Dataset entries
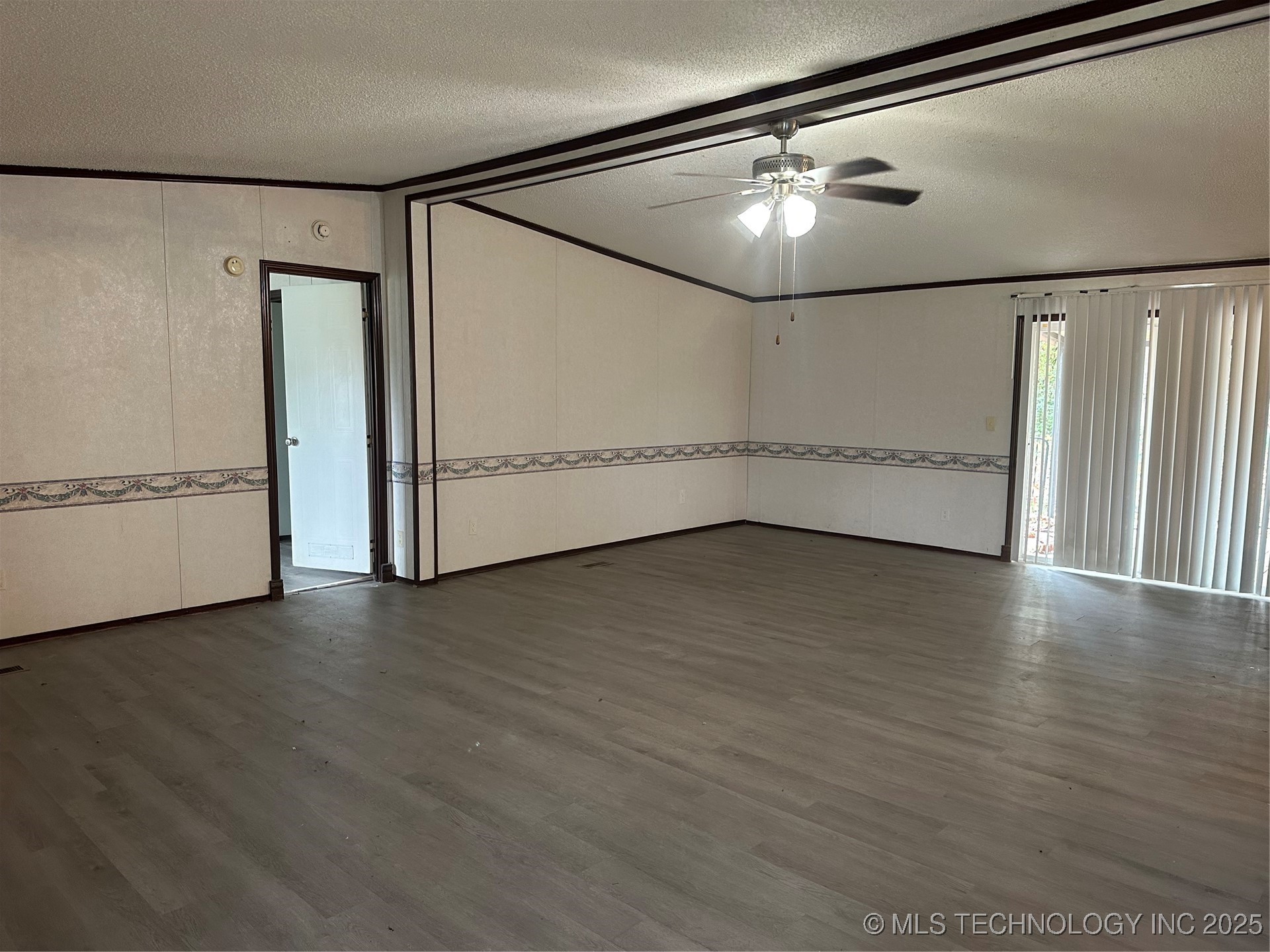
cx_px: 635
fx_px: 881
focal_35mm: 24
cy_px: 476
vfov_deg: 56.8
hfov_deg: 71.6
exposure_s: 1/60
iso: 320
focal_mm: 6.86
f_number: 1.78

What is required: Nothing but the lines from the one holding "focal_35mm: 24" to the end of the entries should be returned, each exactly as it stands.

Solved exercise:
focal_35mm: 24
cy_px: 476
vfov_deg: 56.8
hfov_deg: 71.6
exposure_s: 1/60
iso: 320
focal_mm: 6.86
f_number: 1.78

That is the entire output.